Gahiji led her to the throne room,
a wide rectangular room covered in colorful throw rugs. The air stank of sweat
and dust and heavy pomade. A dozen merchants and councilors and tax agents -
dressed in red and green and too-bright yellow - milled about, holding rolled
parchments and waving their fleshy hands to emphasize their flowery words. They
turned at the motion from the doors and stared.
Nalah stared back. They looked
away. From their speech and clothing, she guessed that they were from Khairi,
outside the southernmost edge of the desert wall - new officials, new men of
words and water. They were young. Everyone seemed to be getting younger but her
and Hanife and Tarik.
Hanife stood just to the left of
his throne, a carved slab of gray rock pressed up against the far end of the
room. He had gained more weight in her absence. The flesh of his face was paler
than she remembered, dusty brown instead of dark onyx. His brows made one clean
line above his eyes, and he left his hair unbraided, let it grow long and
thick. He dressed in a silver robe tied with gold and blue tassels.

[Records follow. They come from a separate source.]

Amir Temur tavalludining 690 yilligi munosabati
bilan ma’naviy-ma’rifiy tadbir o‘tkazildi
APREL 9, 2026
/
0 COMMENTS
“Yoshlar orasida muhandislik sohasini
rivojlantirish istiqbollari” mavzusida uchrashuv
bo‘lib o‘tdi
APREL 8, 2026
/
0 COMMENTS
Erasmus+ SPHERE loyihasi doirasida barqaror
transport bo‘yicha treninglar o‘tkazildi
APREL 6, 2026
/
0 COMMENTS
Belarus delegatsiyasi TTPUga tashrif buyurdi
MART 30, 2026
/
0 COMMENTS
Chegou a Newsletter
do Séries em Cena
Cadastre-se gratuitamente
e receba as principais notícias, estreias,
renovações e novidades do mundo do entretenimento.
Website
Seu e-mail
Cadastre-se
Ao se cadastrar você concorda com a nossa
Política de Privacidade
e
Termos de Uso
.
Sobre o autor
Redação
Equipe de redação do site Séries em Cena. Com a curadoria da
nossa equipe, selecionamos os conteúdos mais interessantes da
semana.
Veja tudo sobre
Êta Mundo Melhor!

Hanife gestured at her, and the
murmuring officials ceased.
“We need to speak,” he said. He
waved away the group of men and moved toward Nalah.

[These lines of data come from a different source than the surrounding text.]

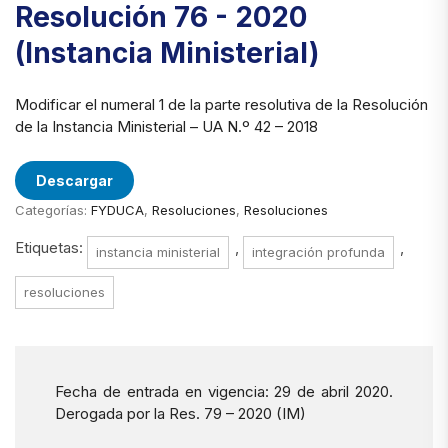
Resolución 76 - 2020
(Instancia Ministerial)
Modificar el numeral 1 de la parte resolutiva de la Resolución
de la Instancia Ministerial – UA N.º 42 – 2018
Descargar
Categorías:
FYDUCA
,
Resoluciones
,
Resoluciones
Etiquetas:
,
,
instancia ministerial
integración profunda
resoluciones
Fecha de entrada en vigencia: 29 de abril 2020.
Derogada por la Res. 79 – 2020 (IM)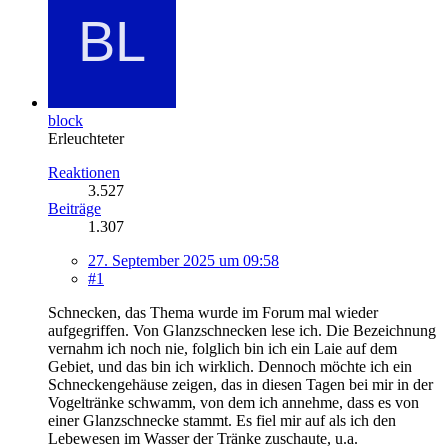
block
Erleuchteter
Reaktionen
3.527
Beiträge
1.307
27. September 2025 um 09:58
#1
Schnecken, das Thema wurde im Forum mal wieder
aufgegriffen. Von Glanzschnecken lese ich. Die Bezeichnung
vernahm ich noch nie, folglich bin ich ein Laie auf dem
Gebiet, und das bin ich wirklich. Dennoch möchte ich ein
Schneckengehäuse zeigen, das in diesen Tagen bei mir in der
Vogeltränke schwamm, von dem ich annehme, dass es von
einer Glanzschnecke stammt. Es fiel mir auf als ich den
Lebewesen im Wasser der Tränke zuschaute, u.a.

Gahiji came up behind her. A
half-dozen members of Hanife’s white-robed honor guard, with steel swords at
their hips, moved from their places at the back of the room to follow.

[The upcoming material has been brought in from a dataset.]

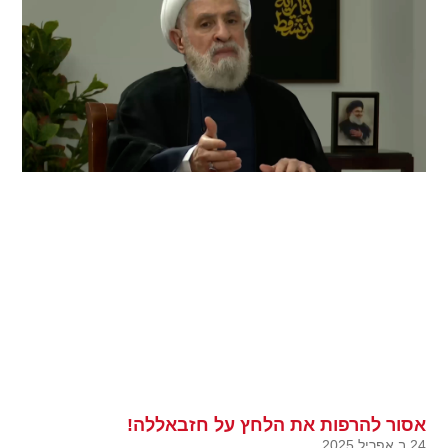
אסור להרפות את הלחץ על חזבאללה!
24 ב אפריל 2025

“It has been some time,” Hanife
said as he walked beside her down the corridor. His walk remained the same; a
strong, purposeful stride that spoke of a body used to physical power.
“It has,” she agreed. They stepped
into a low doorway, down a cool hallway.
“You were successful with the
traitor, then,” Hanife said.
She did not answer him. It didn’t
sound like a question.
Gahiji opened up the door to the
king’s chambers. He searched the room, returned, and nodded to Hanife.
“Come, woman,” Hanife said.
Nalah strode through the door,
ducked to enter, and settled onto one of the benches along the wall. Thick rugs
lined the floor and the benches. A rectangular patch of dusky light streamed in
from the opening at the center of the ceiling. A second door led off into his
sleeping chambers. Here, a silver tray of grapes, oranges, dates, and figs sat
on a low wooden table at the center of the room next to a flagon of wine and
two silver cups.
Hanife offered her refreshments.
She shook her head.
“You were never one for words,” he
said.
No, she thought, you were always
the one for words.
“Was the head delivered to you?”
she asked.
“Yes, just after you arrived. Are
you certain you don’t want something to drink?”
She shook her head, and he poured
himself a glass of wine. He settled onto the bench next to her, robe trailing
across the floor, and she caught the familiar scent of him above the reek of
pomade: fermented wine and stale sweat.
“You have another assignment for my
fighters?” she asked.
“Yes.”
“I request two weeks of city
leave.”
Hanife touched a soft finger to the
edge of his glass. “Have you seen your son?”
“We spoke when I arrived,” she
said.
“Did he speak of my son?”
Nalah saw pale gray eyes leaking
warm tears. She felt her fingers tangled in soft black hair that stank of
desert and ladies.
“They were close friends,” she
said.
The wrong words. Again.
“You still kill with the dull
blade?” he asked.
“Only traitors, as I’ve done from
the beginning. The dull blade for traitors, sharp steel for kin, and the sand
for those who have always been enemies.”
“You sound as if you’ve grown
weary.” His dark eyes were expressionless, the face softer than she remembered,
but this was the same man she fought and sworn her life to, the man who brought
the nomads into the cities, the man who wanted to bring the world to heel.
“No,” Nalah said. “I’m a woman. I
was born to this.”
He sipped his wine. “Not all women
remain so. I have known women who become ladies.”
“I’m not a breeder. Or a slave.”
Hanife took a lazy breath through
his nose. “You’ve been away from the cities for some time, Nalah. I’ve been
thinking about what I promised you, in the beginning. I promised you peace. A
haven from blood and sand. Now I look around at the cities I’ve created, at the
safety they provide to those within.